Last month I joined a local bee club and several of the members are very nearly commercial keepers. Well come to find out one of them lives just down the road from me. He is a very nice elderly man and through a good friend of mine he has made an open invitation to visit one of his bee yards!

I am leaning towards building and using the "top bar" hive. I realize this is "not a real hive" in the opinion of some beekeepers, but it is popular with several long time members of the local club and there doesn't seem to be any local animosity towards the top bar guys. One individual is very nearly a commercial honey producer and has switched to top bars for about half of his hives as an experiment. At the last meeting he told the club the top bar hives have performed nearly as well as the traditional hives and are much easier to work with and are far less expensive. You can I plan on bending his ear over the winter months. 

To the OP.... My club members said that companies try to sell beginners far too much equipment.

I would like extracted honey for my personal use, and am looking at DIY extractor plans. I have fabrications skills and toolage so thats money saved.
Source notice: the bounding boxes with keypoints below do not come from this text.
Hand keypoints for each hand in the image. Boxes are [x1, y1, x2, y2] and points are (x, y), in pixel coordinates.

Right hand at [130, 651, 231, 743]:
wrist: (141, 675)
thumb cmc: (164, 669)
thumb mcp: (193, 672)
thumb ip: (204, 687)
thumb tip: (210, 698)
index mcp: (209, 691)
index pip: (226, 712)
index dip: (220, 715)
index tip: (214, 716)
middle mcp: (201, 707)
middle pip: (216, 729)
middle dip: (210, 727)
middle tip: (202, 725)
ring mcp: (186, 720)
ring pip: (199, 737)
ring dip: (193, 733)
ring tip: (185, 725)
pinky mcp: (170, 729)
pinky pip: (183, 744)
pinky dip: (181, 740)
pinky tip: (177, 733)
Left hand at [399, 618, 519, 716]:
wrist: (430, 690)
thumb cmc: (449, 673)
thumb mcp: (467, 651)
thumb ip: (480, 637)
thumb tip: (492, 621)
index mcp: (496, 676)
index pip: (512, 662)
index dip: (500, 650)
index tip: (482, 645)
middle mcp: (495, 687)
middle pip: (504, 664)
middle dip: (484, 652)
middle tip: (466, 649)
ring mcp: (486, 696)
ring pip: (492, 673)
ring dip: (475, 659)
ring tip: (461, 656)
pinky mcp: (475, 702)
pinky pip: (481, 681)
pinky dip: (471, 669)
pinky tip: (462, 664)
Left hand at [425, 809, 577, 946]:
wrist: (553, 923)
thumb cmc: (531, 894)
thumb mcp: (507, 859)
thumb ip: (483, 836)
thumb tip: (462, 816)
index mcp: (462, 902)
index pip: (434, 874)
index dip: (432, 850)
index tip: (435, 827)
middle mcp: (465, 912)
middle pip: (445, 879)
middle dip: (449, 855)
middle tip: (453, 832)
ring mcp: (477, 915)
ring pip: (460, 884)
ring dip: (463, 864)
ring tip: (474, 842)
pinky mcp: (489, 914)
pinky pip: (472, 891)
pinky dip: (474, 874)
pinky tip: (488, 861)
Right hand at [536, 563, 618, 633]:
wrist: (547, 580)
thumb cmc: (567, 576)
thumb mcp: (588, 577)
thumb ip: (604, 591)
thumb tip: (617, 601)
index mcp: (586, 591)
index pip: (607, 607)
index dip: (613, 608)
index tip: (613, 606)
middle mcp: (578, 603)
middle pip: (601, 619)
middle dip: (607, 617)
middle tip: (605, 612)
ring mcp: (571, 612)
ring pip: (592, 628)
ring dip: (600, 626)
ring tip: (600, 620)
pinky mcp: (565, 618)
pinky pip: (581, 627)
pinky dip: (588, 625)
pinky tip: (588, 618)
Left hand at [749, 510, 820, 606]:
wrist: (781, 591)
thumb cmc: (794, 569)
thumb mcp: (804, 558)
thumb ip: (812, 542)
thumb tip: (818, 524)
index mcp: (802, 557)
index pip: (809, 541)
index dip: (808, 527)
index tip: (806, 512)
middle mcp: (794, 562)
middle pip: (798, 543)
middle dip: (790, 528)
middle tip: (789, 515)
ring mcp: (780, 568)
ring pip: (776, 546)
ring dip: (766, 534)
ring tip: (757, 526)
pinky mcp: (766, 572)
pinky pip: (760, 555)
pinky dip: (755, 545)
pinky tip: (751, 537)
Several local friends are as interested as i am in this exciting and rewarding activity, so we all will be learning at the same time. The best part is this kindly, elderly gentleman is nearing the end of his career as a local commercial operator and told my buddy he would enjoy sharing his experience and ideas with our little group!!


----------



## BohemianWaxwing (Sep 13, 2014)

I thought I'd throw in one more word for top-bar bee hives. I've got three of them and started with them because I didn't need a lot of equipment to get started (I like doing things simply). I've found they're hardly any trouble at all and I harvest what I feel like harvesting and enjoy watching the bees do their thing. No extractors, piles of frames, tools, etc. You should check out www.backyardhive.com.

I've got a buddy who keeps his bees in Langstroth hives but basically operates them like a "frame bar" hive and no foundation and all cut-comb. Cuts down a lot on the "chores".


----------